In Isaiah’s stinging and comprehensive indictment, he anticipates Paul’s appeal to the Cretan self-indictment (“Cretans are always liars, vicious beasts, lazy gluttons”—Titus 1:12). And it’s perhaps not insignificant that in the verses in Isaiah 5 not included in today’s readings (verses 13–17), Isaiah calls Israel’s life worthy of Sheol, or Hell (verse 14). It so happens that both the Latin poet Virgil and the Italian poet Dante map Hell as a descent from “intemperance” to “injustice” to “mendacity”—a progression entirely reminiscent of Isaiah’s description of a Sheol-like life.  

If, this Advent, the world around (and even within) you looks too much like the world that Isaiah and Paul and Virgil and Dante saw, it’s because we still await that Second Coming in which all will be made finally right. Come quickly, Lord Jesus! 

Luke. Today’s passage in Luke is precisely parallel to Matthew 24:1–14. In that passage as well as in this one (Luke 21:20–28), Jesus is addressing a specific issue: the future of Jerusalem and the temple in the upcoming so-called Jewish War (A.D. 66–70). 

Recall how Jesus had wept tears over Jerusalem as he approached the city: “As he came near and saw the city, he wept over it, saying, ‘If you, even you, had only recognized on this day the things that make for peace! … Indeed, the days will come upon you when your enemies … will crush you to the ground … and they will not leave within you one stone upon another; because you did not recognize the time of your visitation from God’” (Luke 21:41–44).  

Two things, I think, are worthy of note: 

Jesus understands that his redemption of creation will include the elimination of Jerusalem’s earthly temple. The temple’s destruction, coming at the violent hands of a Roman army, is a matter of deep grief to him. The desolation of the Temple Mount (still in effect) is cause for us to share Jesus’s tears and to call out to God for children of that city to recognize in Jesus, Son of David, their “visitation from God.”  

“People will faint from fear and foreboding of what is coming upon the world, for the powers of the heavens will be shaken.  Then they will see ‘the Son of Man coming in a cloud’ with power and great glory’” (Luke 21:27).

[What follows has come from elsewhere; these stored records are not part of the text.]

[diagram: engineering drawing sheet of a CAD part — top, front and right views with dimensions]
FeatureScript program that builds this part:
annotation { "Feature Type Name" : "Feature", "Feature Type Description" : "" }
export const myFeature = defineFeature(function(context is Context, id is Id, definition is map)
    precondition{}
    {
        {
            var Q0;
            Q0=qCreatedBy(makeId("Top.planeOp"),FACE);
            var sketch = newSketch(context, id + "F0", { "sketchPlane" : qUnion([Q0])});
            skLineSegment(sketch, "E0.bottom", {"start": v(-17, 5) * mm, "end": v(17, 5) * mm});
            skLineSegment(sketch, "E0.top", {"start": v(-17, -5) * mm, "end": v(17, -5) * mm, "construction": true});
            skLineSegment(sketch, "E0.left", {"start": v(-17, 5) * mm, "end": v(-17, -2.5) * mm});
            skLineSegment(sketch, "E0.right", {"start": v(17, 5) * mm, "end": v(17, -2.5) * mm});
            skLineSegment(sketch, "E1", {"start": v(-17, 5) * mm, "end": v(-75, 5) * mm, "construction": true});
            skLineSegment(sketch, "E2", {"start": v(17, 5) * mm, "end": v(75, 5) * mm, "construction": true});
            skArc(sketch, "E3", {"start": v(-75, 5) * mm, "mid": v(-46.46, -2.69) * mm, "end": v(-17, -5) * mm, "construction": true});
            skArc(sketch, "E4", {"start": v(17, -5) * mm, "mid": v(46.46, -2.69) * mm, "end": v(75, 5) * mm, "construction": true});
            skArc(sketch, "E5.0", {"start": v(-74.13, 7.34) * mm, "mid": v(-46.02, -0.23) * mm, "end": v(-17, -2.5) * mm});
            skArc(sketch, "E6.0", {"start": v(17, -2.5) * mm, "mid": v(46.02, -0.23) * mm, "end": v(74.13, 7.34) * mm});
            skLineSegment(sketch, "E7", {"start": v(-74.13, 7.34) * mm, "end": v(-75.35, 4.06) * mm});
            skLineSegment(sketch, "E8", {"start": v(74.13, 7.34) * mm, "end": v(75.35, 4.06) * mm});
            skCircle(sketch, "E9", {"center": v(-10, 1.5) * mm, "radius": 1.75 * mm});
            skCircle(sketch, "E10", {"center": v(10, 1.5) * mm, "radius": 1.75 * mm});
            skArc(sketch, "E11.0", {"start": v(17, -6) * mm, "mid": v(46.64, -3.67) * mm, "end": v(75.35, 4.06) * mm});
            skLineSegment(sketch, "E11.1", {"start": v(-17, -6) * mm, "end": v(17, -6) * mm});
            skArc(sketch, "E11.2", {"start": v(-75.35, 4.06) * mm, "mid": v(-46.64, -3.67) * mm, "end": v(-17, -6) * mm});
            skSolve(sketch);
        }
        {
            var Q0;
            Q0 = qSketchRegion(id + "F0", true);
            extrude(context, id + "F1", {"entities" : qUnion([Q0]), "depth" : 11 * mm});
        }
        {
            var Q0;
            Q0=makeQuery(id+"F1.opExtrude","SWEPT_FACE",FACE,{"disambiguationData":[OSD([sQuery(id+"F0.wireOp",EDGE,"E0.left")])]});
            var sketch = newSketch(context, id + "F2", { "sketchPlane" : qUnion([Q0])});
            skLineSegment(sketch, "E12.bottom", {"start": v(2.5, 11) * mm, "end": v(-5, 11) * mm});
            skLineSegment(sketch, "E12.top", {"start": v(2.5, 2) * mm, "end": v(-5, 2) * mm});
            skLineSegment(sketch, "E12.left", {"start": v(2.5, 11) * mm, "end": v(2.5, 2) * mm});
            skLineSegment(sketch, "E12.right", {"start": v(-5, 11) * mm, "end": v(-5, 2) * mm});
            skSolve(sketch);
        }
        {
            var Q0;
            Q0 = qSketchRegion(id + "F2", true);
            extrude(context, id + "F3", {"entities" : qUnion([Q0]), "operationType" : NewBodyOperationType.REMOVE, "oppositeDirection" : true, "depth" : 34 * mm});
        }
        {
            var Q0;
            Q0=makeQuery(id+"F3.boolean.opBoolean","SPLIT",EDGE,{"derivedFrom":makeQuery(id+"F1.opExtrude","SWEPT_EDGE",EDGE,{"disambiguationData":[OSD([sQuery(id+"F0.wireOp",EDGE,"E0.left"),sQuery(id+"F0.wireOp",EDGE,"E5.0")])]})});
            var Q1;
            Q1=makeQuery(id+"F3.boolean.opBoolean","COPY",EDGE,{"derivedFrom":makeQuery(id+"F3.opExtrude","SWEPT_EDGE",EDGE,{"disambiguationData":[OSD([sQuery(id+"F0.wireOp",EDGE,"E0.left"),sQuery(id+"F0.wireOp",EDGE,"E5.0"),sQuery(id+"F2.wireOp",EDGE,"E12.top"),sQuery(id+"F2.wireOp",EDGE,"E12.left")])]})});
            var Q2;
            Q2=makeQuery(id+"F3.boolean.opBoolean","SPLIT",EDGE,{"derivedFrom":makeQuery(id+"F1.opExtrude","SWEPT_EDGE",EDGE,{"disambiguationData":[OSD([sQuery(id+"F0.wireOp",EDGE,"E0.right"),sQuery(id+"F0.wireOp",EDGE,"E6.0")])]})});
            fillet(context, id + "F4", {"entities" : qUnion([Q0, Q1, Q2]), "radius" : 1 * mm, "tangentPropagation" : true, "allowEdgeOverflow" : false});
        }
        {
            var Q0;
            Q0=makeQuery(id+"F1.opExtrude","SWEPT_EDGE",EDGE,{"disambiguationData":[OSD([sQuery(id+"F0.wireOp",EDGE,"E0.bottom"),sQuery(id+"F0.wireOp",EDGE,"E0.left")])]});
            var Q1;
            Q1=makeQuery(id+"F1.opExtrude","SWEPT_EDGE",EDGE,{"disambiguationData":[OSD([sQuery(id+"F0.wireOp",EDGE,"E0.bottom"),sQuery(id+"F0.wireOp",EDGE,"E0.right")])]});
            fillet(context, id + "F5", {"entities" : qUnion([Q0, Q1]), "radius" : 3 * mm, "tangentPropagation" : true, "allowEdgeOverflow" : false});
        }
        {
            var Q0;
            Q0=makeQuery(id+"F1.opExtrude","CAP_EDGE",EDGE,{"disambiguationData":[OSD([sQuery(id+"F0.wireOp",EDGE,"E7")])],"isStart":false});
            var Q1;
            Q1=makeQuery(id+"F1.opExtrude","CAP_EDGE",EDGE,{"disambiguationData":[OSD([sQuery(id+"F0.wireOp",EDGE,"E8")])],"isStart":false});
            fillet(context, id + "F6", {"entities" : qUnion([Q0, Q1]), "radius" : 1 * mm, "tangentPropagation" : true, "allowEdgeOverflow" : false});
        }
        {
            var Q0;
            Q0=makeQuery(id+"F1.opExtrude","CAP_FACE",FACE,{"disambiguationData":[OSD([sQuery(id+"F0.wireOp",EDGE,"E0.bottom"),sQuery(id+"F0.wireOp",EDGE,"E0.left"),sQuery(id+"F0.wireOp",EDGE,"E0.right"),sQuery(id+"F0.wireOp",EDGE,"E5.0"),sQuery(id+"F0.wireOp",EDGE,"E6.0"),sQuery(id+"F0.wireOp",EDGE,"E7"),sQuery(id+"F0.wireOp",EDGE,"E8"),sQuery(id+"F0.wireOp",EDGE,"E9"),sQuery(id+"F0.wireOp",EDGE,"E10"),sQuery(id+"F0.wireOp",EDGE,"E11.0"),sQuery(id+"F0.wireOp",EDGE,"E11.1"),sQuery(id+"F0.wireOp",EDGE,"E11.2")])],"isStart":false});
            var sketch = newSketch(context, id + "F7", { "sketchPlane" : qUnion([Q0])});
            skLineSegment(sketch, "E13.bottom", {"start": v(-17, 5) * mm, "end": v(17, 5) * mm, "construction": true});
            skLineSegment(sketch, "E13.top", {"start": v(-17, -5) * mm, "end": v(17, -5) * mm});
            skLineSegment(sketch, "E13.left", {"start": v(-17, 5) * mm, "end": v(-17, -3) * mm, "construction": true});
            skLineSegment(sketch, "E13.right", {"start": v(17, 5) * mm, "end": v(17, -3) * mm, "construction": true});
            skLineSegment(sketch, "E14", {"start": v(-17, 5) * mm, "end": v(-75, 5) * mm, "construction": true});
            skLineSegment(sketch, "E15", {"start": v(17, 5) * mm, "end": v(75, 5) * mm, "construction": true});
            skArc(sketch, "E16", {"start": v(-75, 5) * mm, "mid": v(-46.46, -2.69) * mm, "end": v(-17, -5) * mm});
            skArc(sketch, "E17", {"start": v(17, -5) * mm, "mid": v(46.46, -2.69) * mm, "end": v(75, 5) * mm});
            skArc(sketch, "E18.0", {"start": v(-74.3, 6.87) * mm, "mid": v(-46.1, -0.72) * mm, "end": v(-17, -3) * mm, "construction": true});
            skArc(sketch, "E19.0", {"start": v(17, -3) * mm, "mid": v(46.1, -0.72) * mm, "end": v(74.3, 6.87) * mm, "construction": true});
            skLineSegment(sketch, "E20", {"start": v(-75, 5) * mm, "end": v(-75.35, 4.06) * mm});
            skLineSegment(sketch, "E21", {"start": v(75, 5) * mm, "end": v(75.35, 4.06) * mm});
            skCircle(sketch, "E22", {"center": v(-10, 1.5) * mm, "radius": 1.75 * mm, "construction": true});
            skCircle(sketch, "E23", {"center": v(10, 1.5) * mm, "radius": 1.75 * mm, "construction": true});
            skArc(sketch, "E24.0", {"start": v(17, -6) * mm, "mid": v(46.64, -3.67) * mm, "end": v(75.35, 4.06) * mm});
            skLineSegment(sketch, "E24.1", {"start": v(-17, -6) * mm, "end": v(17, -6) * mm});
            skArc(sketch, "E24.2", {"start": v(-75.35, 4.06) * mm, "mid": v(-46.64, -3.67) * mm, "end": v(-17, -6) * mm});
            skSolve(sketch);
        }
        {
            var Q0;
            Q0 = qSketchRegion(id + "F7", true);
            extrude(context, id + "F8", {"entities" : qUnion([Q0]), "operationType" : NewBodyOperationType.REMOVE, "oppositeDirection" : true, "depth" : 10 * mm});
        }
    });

While the desolation Jesus predicts will come upon Jerusalem, that destruction “down here” will mark the very moment that “up there” he receives from his Heavenly Father all authority and dominion over the earth.  This, I believe, is the  “coming” of the Son of Man into the dominion that Daniel 7 had prophesied for.  

Over all the vicissitudes of our lives, over all the madness of earth’s history—over it all—Jesus reigns. And one day he will return in visible, glorious triumph. Lord, haste the day when faith shall be sight… 

Paul. As though he had today’s words from Isaiah and Jesus on his mind, Paul writes for us in the meantime: “… let us be sober, and put on the breastplate of faith and love, and for a helmet the hope of salvation. For God has destined us not for wrath but for obtaining salvation through our Lord Jesus Christ, who died for us, so that whether we are awake or asleep we may live with him. Therefore encourage one another and build up each other, as indeed you are doing” (1 Thessalonians 5:8b–11).